The Suffering is Optional

The challenges my children present to me are really tailor-made opportunities for me to develop my own self-awareness, so I can really make some growth...

3 min

Dr. Zev Ballen

Posted on 29.05.23

Why is it so hard to look at our own pasts, and to accept our own “deficiencies” and also to accept our children when we’re seeing a lot of apparently “bad” traits surfacing in them? We have to remember our religious principles, which state that our children are living human souls with a separate unique purpose that is intertwined with ours.

 

There is so much hidden in this one, simple sentence! Who knows how many reincarnations we’re talking about; who you were in a previous life and what you did to the people currently in your life, or vice-versa? Who can guess at what you’re really down here to fix, this time round, and how that’s actually going to happen… The calculations are simply mind-boggling, and unknowable, to us mere mortals. So let’s set out some guidelines that will help us to chart a path through the maze of multi-generational soul corrections, reincarnations and missions in life.

 

The first guideline to remember is that we were once kids, too. We also used to dress and act and behave inappropriately, and believe stupid things. Somehow, most of those “negative” things disappeared once we started to grow up, and the same will be true for our children.

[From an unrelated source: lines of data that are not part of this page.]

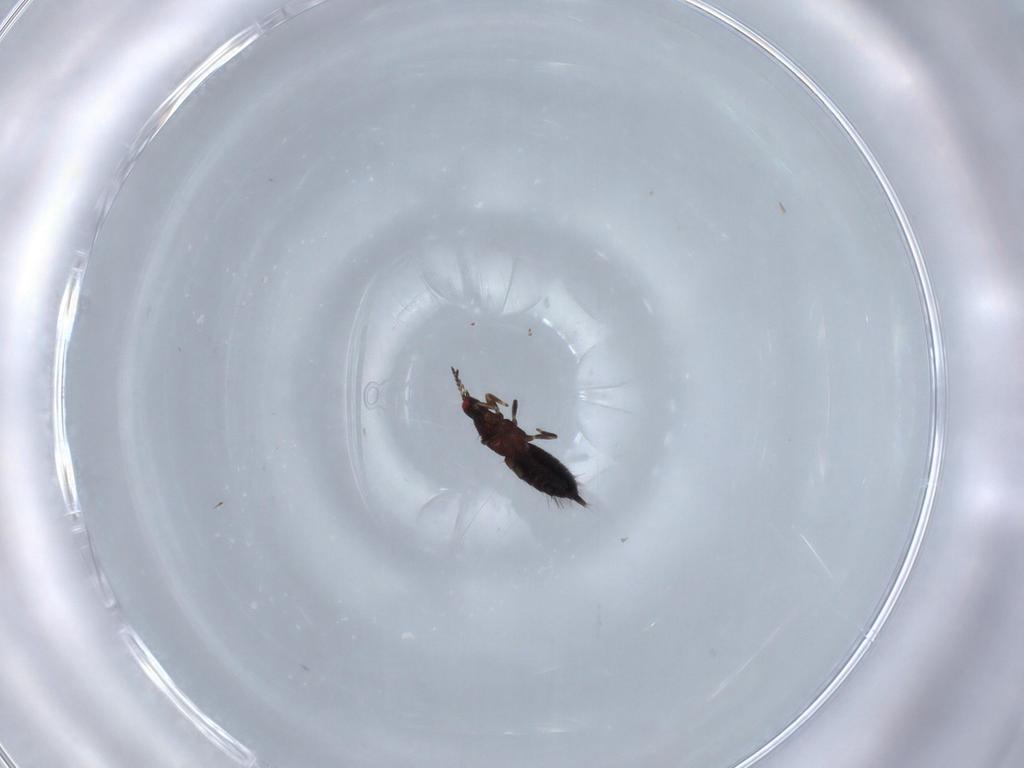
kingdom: Animalia
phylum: Arthropoda
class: Insecta
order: Thysanoptera
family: Phlaeothripidae
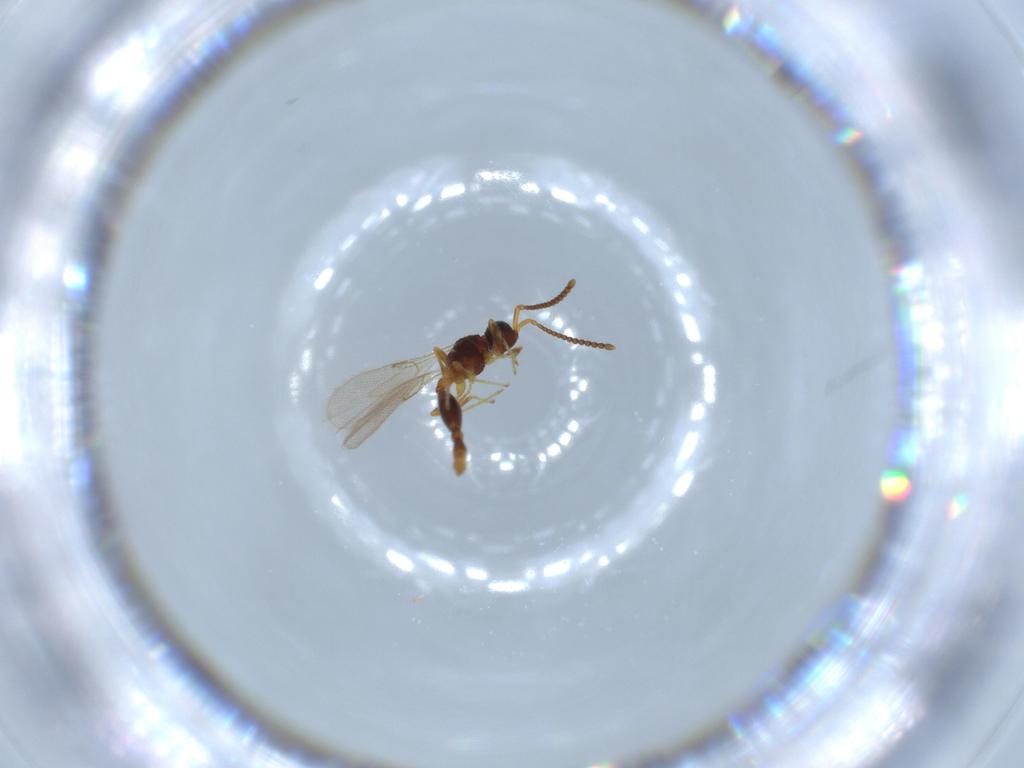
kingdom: Animalia
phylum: Arthropoda
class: Insecta
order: Hymenoptera
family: Diapriidae
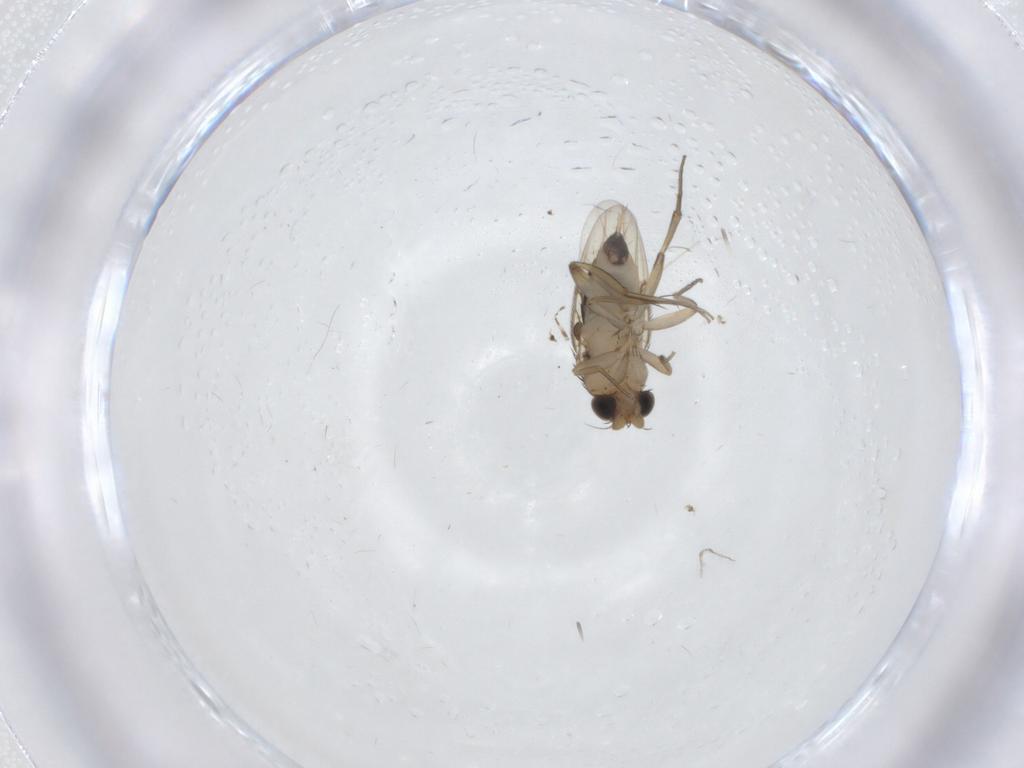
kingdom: Animalia
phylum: Arthropoda
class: Insecta
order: Diptera
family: Phoridae
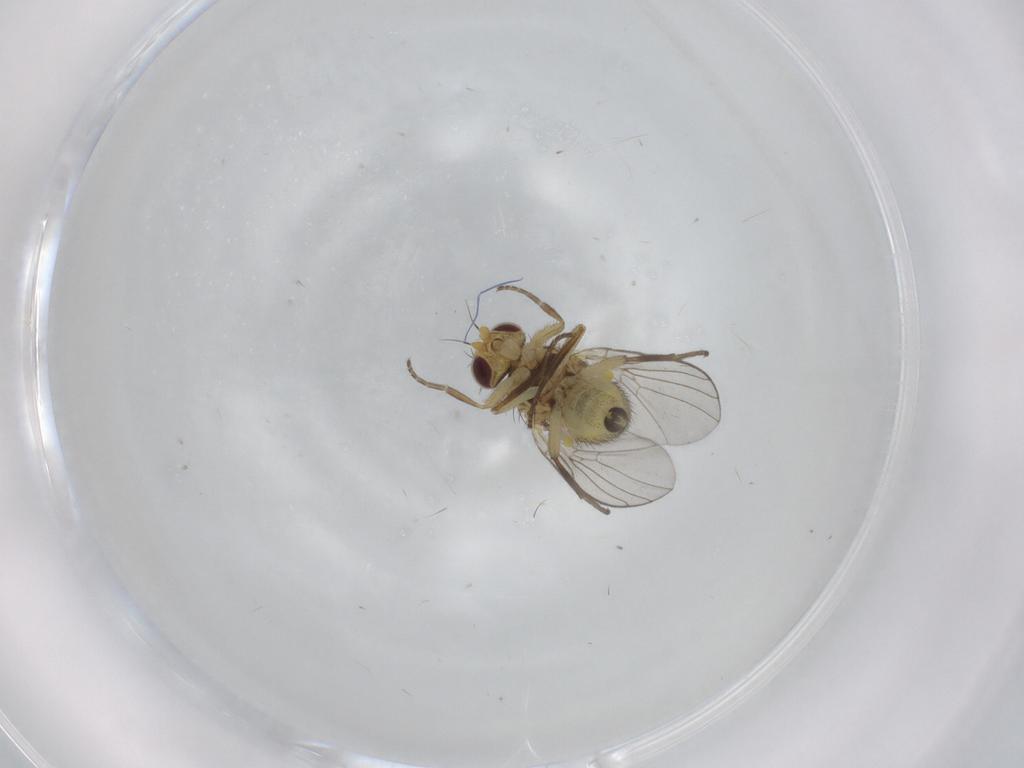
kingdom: Animalia
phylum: Arthropoda
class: Insecta
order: Diptera
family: Agromyzidae
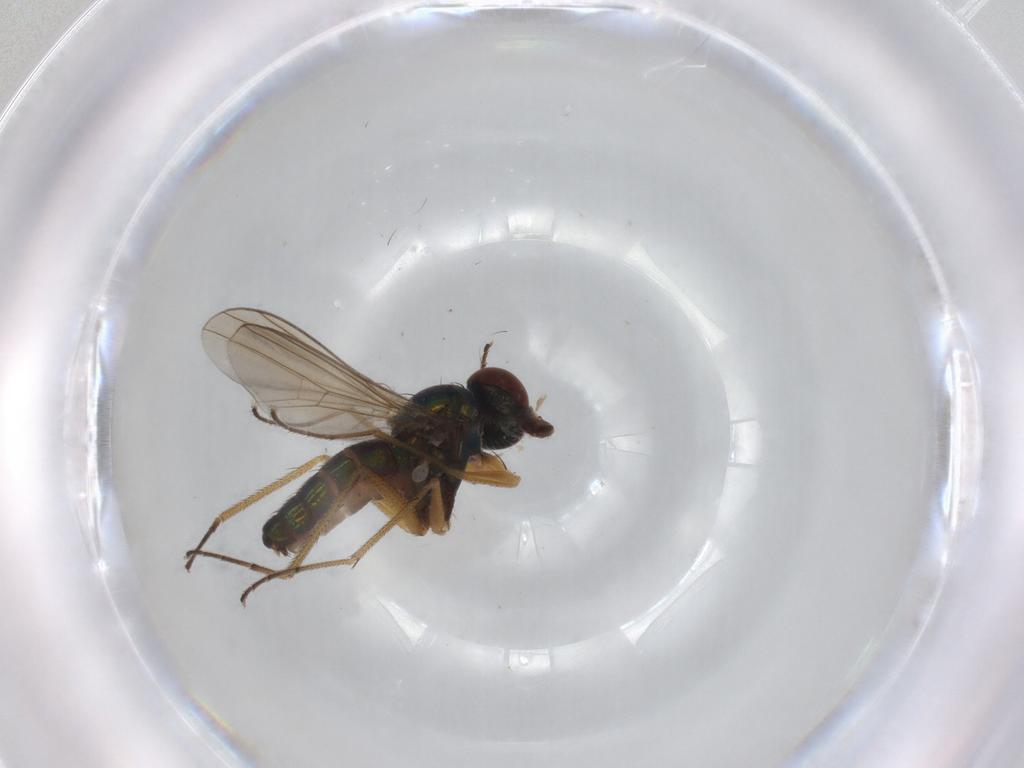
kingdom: Animalia
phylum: Arthropoda
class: Insecta
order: Diptera
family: Dolichopodidae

So instead of getting caught up with the externals, let’s try to parent with emuna, which means looking under the surface, and asking ourselves: “What’s positive here?”

 

This emuna outlook applies to all of our relationships: instead of immediately jumping to negative conclusions about the other person, we have to take a breath, and remember that everyone has their own model of the world and their own way of doing things, and we have to be respectful of that. For example, if my wife is slower, and is more thoughtful than I am, instead of resenting it, and railing at the fact that she’s slowing me down in all the things I want to do, I have to think to myself that this person that I’m married to is uniquely qualified to help me attain my soul-correction. Who’s the one who really wants me to slow down, and not be in such a mad rush all the time? G-d! That’s why I’m with this woman, that’s why she’s more methodical, and takes much longer to process things than I do – because G-d wants it that way.

 

It’s the same with the kids. Whatever challenges my children are presenting me with are really just tailor-made opportunities for me to develop my own self-awareness, so I can really achieve some spiritual traction, or growth, in my life. OK, they’ve just spilled yet another quart of milk all over the kitchen floor, or left yet another half-eaten banana under the couch; before I get upset, though, I have to ask myself: “What do I prefer? So-called perfect kids, who never make a mess or answer back, or, to attain my soul correction?” And if our kids never spilled the milk, and our wives never overspent, would we really want to have that “perfect” life, if it meant that at the end of 120 years, we wouldn’t have come close to doing what we were sent down here to do, and correcting our soul? I don’t think so.

 

Let’s add some more nuances to this idea: In life, we all have to endure some pain; pain is part of life! But, there’s a big difference between pain and suffering. Pain is necessary, because used properly, it can always be a trigger for growth and change and improvement; but suffering is optional. Many of us often magnify our pain way beyond what it needs to be. It doesn’t matter what’s causing the pain, it could be an accident, an illness, or a very tight budget. The point is that we only start to suffer from our pain when our expectations don’t match up with Divine Providence, or to put it another way, when what we want out of life doesn’t match up with what G-d wants for us.

 

G-d is giving us the greatest gifts of pain and desperation. If we embrace these gifts, we’re going to end up with a tremendous strength that very few people have today. If we look at pain as something that can catapult us forward, and give us a tremendous “edge” in life, then we’ve just successfully broken the “negative” pattern of pain. If we use the pain properly, we can turn it around to feel happier than we could have imagined, previously. How can we do this? Simple. All we need to say to ourselves is: “I know the pain / setbacks / disappointments are from G-d.”

 

This is how we retrain our thoughts to turn a bad morning into a better afternoon, and a great evening. We tell ourselves: “This pain has been given to me as a gift. It’s painful, yes. But that’s the stimulus that I need right now to help me to grow. I don’t need to add on additional suffering by feeling bad about it all.”